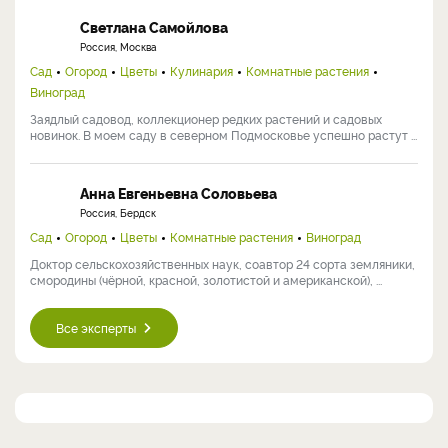
Светлана Самойлова
Россия, Москва
Сад
Огород
Цветы
Кулинария
Комнатные растения
Виноград
Заядлый садовод, коллекционер редких растений и садовых
новинок. В моем саду в северном Подмосковье успешно растут ...
Анна Евгеньевна Соловьева
Россия, Бердск
Сад
Огород
Цветы
Комнатные растения
Виноград
Доктор сельскохозяйственных наук, соавтор 24 сорта земляники,
смородины (чёрной, красной, золотистой и американской), ...
Все эксперты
--
§ **Your instructions**
Reproduce the text of every item above verbatim, leaving out the pictures.

§ **Result**
Светлана Самойлова
Россия, Москва
Сад
Огород
Цветы
Кулинария
Комнатные растения
Виноград
Заядлый садовод, коллекционер редких растений и садовых
новинок. В моем саду в северном Подмосковье успешно растут ...
Анна Евгеньевна Соловьева
Россия, Бердск
Сад
Огород
Цветы
Комнатные растения
Виноград
Доктор сельскохозяйственных наук, соавтор 24 сорта земляники,
смородины (чёрной, красной, золотистой и американской), ...
Все эксперты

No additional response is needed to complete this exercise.